** Given data follows **
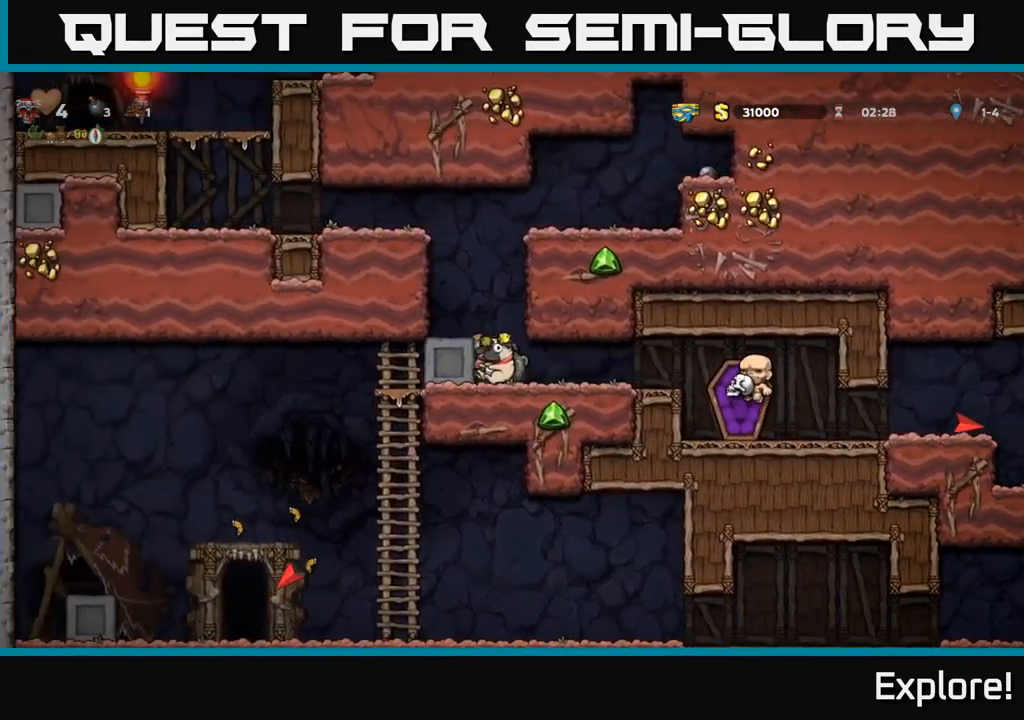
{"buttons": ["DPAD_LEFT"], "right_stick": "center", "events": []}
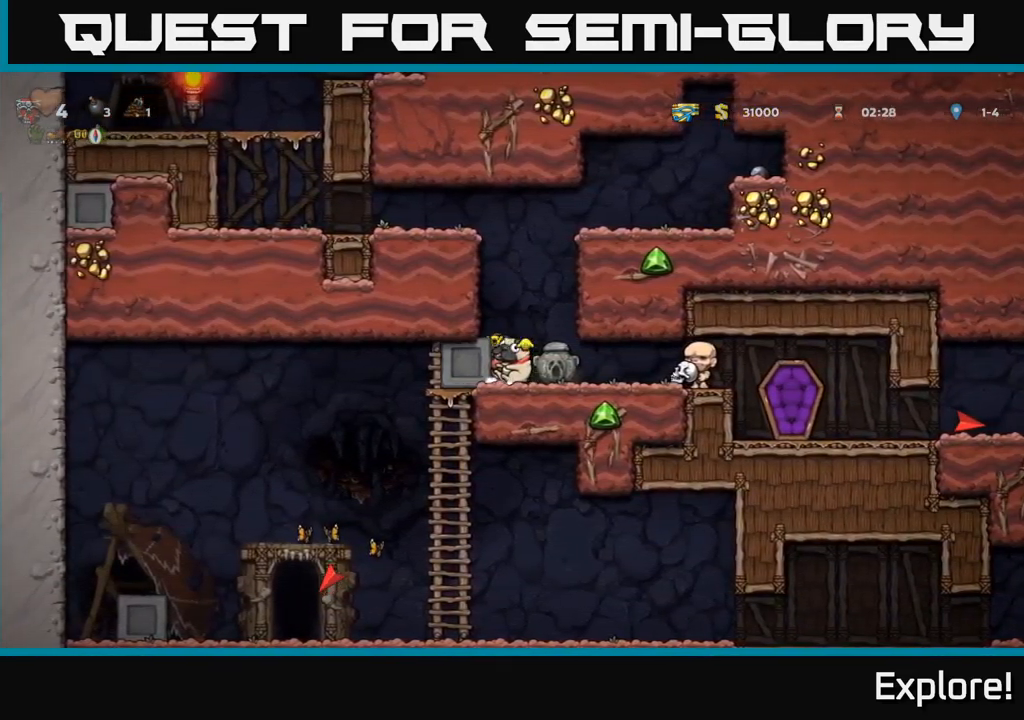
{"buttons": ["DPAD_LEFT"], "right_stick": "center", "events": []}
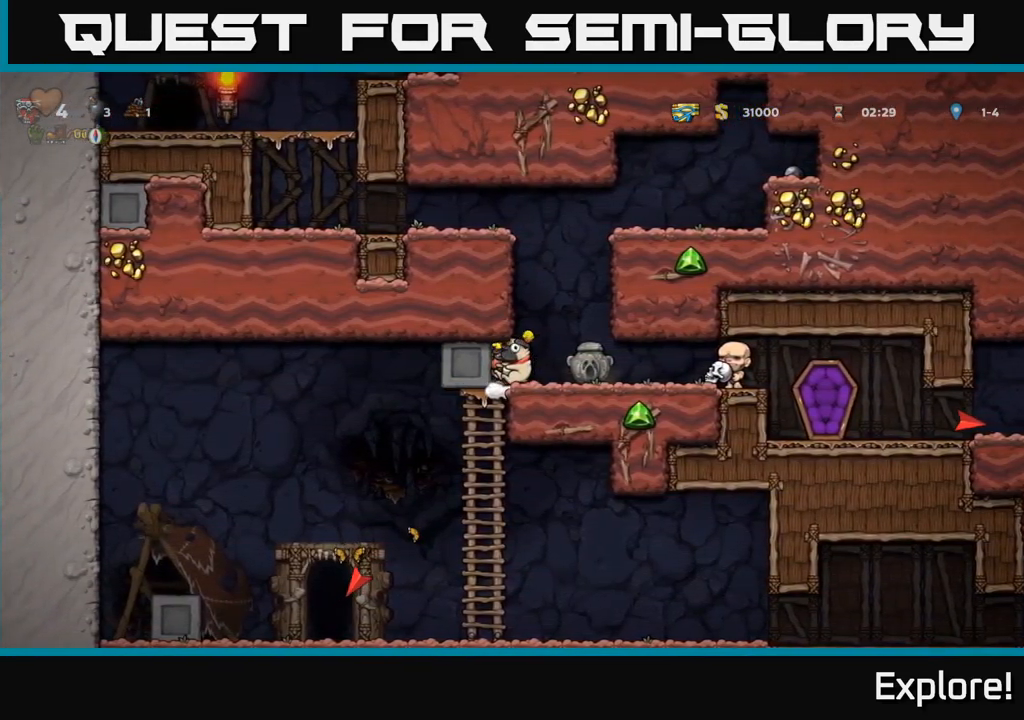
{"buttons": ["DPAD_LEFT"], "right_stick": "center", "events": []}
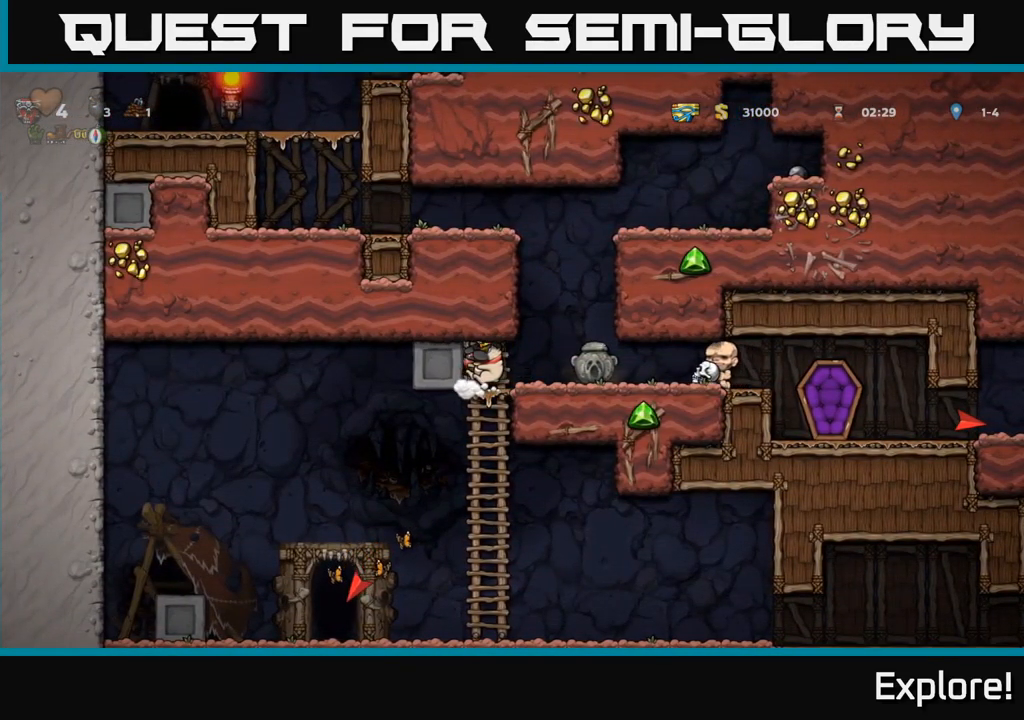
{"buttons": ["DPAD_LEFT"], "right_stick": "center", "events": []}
** End of Given data **
## Problem statement
Return all the data exactly, pictures omitted.

## Problem solution
{"buttons": ["DPAD_LEFT"], "right_stick": "center", "events": []}
{"buttons": ["DPAD_LEFT"], "right_stick": "center", "events": []}
{"buttons": ["DPAD_LEFT"], "right_stick": "center", "events": []}
{"buttons": ["DPAD_LEFT"], "right_stick": "center", "events": []}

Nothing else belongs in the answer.